My goal is to create multiple dataframe columns as in the following example.
# Goal
mtcars %>%
rownames_to_column("model") %>%
mutate(MAZDA = case_when(grepl('^Mazda', model) ~ 1, TRUE ~ 0),
MERC = case_when(grepl('^Merc', model) ~ 1, TRUE ~ 0),
VOLVO = case_when(grepl('^Volvo', model) ~ 1, TRUE ~ 0) )
However, in my real-world application, I cannot be sure, how many columns are to be created. The number of case-when conditions may vary. This is why I want to either create a named list or a character value that contains the conditions based on the input data. However, one piece is missing: How can I pass a named list or a character value to dplyr’s mutate
verb? Both of the following examples do not work.
# Named list
condition1 <- list("case_when(grepl('^Mazda', model) ~ 1, TRUE ~ 0)",
"case_when(grepl('^Merc', model) ~ 1, TRUE ~ 0)",
"case_when(grepl('^Volvo', model) ~ 1, TRUE ~ 0)")

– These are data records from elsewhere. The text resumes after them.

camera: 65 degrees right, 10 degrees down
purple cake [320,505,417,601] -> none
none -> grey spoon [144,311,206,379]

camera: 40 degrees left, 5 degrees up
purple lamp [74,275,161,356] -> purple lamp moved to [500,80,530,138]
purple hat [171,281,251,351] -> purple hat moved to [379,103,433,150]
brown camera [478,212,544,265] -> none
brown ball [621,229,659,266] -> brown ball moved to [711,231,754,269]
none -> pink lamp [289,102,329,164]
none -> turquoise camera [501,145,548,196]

names(condition1) <- c("MAZDA", "MERC", "VOLVO")
result1 <- mtcars %>% mutate(!!!condition1)
# Character string
condition2 <-
"MAZDA = case_when(grepl('^Mazda', model) ~ 1, TRUE ~ 0),
MERC = case_when(grepl('^Merc', model) ~ 1, TRUE ~ 0),
VOLVO = case_when(grepl('^Volvo', model) ~ 1, TRUE ~ 0)"
result2 <- mtcars %>% mutate(eval(parse(text = condition2)))

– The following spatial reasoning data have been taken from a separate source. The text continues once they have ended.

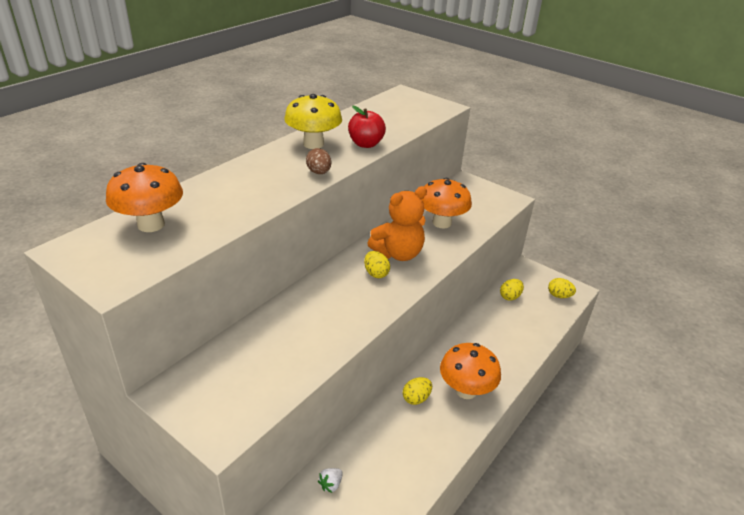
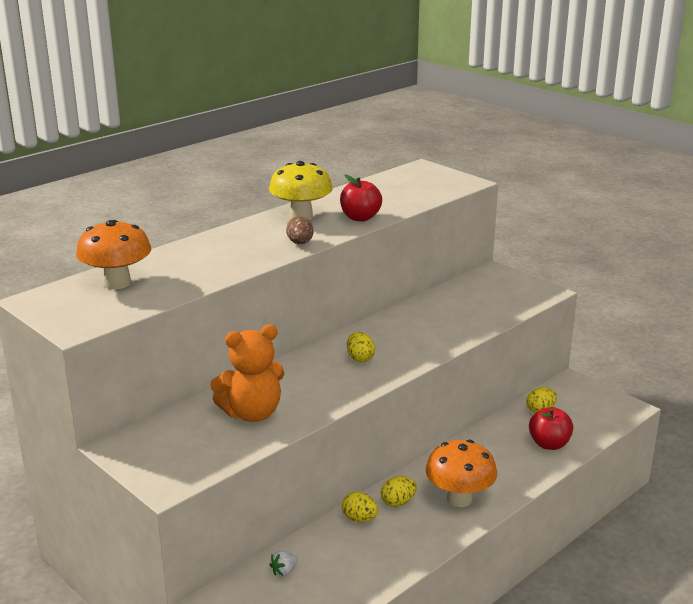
camera: 10 degrees right, 10 degrees down
orange teddy bear [367,186,427,261] -> orange teddy bear moved to [210,324,285,422]
orange mushroom [422,178,472,228] -> none
yellow egg [548,278,576,298] -> yellow egg moved to [342,492,378,522]
none -> red apple [529,407,573,450]

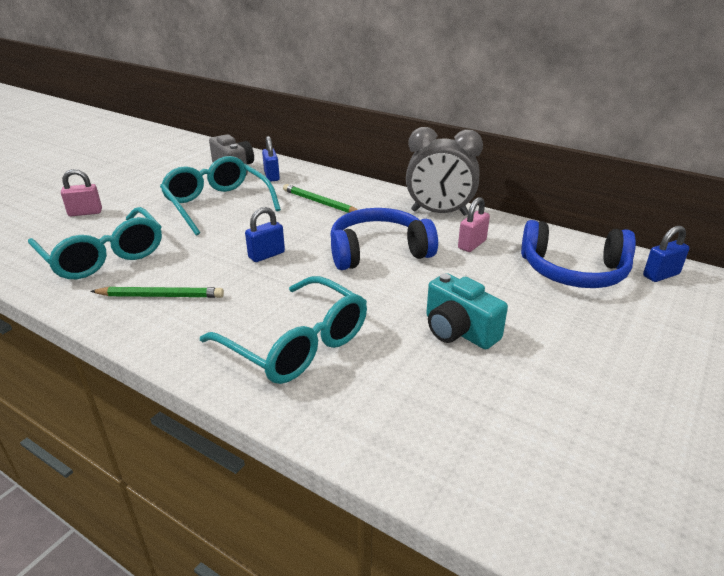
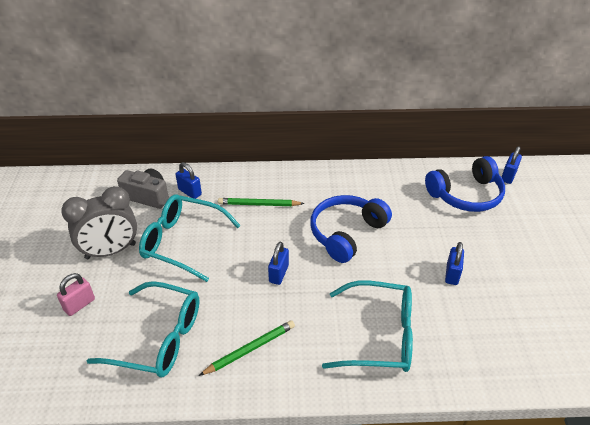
camera: 35 degrees left, 10 degrees up
grey clock [406,127,483,216] -> grey clock moved to [61,186,137,259]
turquoise camera [426,273,508,349] -> blue padlock [445,242,464,285]
pink padlock [458,197,490,252] -> none

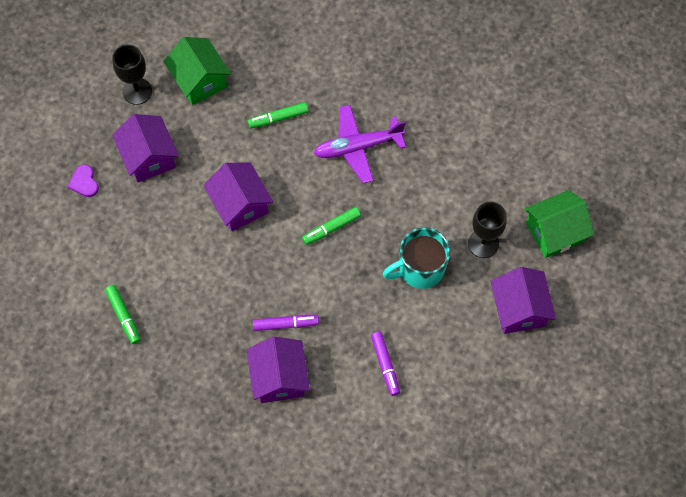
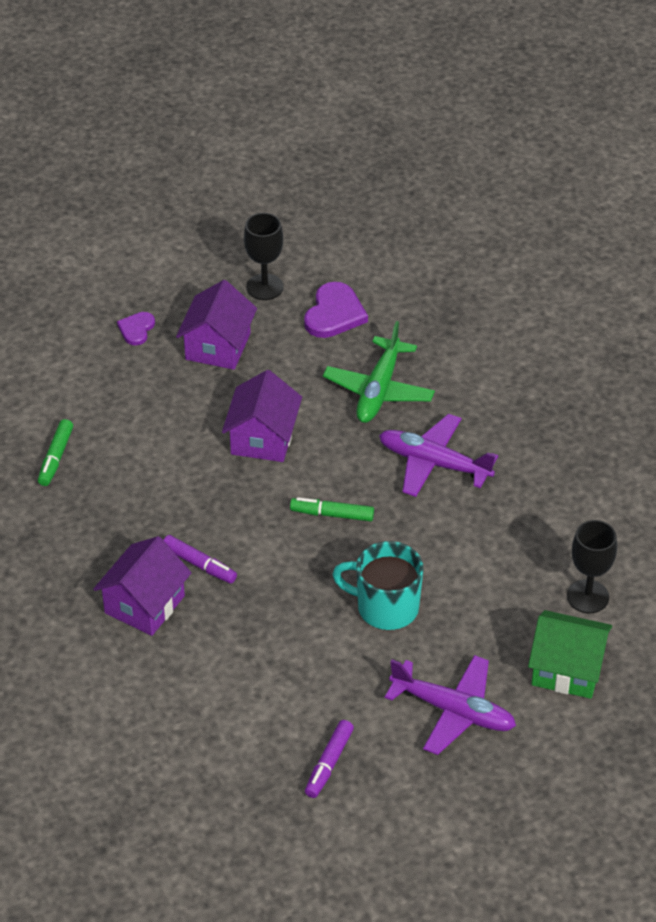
camera: 40 degrees right, 20 degrees down
green house [163,37,231,105] -> purple heart [304,282,368,338]
green marker [248,102,308,128] -> green plane [323,321,435,423]
purple marker [371,331,400,396] -> purple marker moved to [305,720,354,798]
black goblet [468,202,507,258] -> black goblet moved to [567,520,617,613]
purple house [491,267,556,334] -> purple plane [385,655,516,755]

How can I make them work? Is there an alternative base R approach to solve the problem?
1) Assuming that the conditions are of the form shown we can simplify the input to just the Names and then create the columns using map_dfr
and bind that to the original data frame.
library(dplyr)
library(purrr)
Names <- c("Mazda", "Merc", "Volvo") # input names
mtcars %>%
bind_cols(
rownames(.) %>%
{ map_dfr(set_names(Names, toupper), \(x) +startsWith(., x)) }
)
2) If the forms can differ creat4 a list of functions as shown and then apply them:
L2 <- list(MAZDA = \(x) +startsWith(x, "Mazda"),
MERC = \(x) +startsWith(x, "Merc"),
VOLVO = \(x) +startsWith(x, "Volvo"))
mtcars %>%
bind_cols(rownames(.) %>% { map_dfr(L2, \(f) f(.)) })

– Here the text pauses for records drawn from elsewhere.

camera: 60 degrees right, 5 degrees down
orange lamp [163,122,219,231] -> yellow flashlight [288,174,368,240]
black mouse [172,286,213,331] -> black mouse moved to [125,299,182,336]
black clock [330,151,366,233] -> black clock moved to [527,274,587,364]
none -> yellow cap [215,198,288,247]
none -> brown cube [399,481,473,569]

3) or if for some reason a character vector is needed then try the following (although to me (1) or (2) is preferable):
L3 <- list(MAZDA = '\\(x) +startsWith(x, "Mazda")',
MERC = '\\(x) +startsWith(x, "Merc")',
VOLVO = '\\(x) +startsWith(x, "Volvo")')
mtcars %>%
bind_cols(rownames(.) %>% { map_dfr(L3, \(f) eval(str2lang(f))(.)) })